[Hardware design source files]
-- -- --
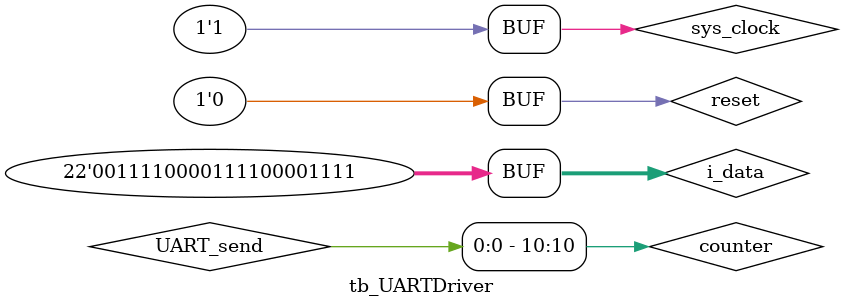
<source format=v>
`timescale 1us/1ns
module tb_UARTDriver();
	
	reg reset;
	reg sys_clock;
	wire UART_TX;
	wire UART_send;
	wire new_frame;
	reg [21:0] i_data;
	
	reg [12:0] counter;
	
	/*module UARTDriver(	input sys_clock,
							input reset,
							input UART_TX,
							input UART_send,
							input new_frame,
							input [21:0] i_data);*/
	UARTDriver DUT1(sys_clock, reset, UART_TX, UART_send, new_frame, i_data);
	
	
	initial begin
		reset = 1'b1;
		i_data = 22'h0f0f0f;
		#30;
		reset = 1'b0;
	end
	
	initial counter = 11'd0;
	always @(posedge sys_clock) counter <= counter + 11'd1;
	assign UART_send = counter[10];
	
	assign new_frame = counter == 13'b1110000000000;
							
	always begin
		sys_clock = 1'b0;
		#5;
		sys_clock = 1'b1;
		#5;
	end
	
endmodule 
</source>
-- -- --
What this task involves:
All lines of the data above that include the word "reset" must be shown.

Response for this exercise:
	reg reset;
							input reset,
	UARTDriver DUT1(sys_clock, reset, UART_TX, UART_send, new_frame, i_data);
		reset = 1'b1;
		reset = 1'b0;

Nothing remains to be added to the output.